How to troubleshoot throughput performance degrade?

Thanks for the reply. We currently create a raid 0 array on all SSDs and run FoundationDB on it. In progress on changing the code to let each log/storage process run on their own disk and own physical CPU.

the 211 MB/s logical write rate seems higher than I would have initially thought to be sustainable.

I’m actually not sure how to estimate the disks requirement to sustain our traffic.

I tried something similar to this approach. In single redundancy mode, having 1 log 19 storage, log process has durable_bytes.hz around 75MB. Having 1 storage 19 log, storage process has durable_bytes.hz around 15MB. (Even though in that post it used mutations, but I don’t know how to use that number). So in our case, the ratio of log:storage processes should be 1:5.

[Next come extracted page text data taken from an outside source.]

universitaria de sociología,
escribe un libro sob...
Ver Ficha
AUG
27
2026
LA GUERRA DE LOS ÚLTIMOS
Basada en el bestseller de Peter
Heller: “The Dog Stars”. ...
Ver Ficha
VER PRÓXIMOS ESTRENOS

To sustain 633MB/s physical traffic, I’ll need around 10 log processes, and 50 storage processes, each with their own disk. Which means a cluster of 60 disks for triple redundancy mode.

Does the above estimation look correct?

However, If I use dd on the single disk without any other things, the write rate could be 300+MB/s (depends on the blocksize). Does that mean I am able to run more than one log/storage process per disk?

StorageServerUpdateLag indicates that storage server is in e-brake,

Thank you. By searching on GitHub repo, it’s the only one e-brake event.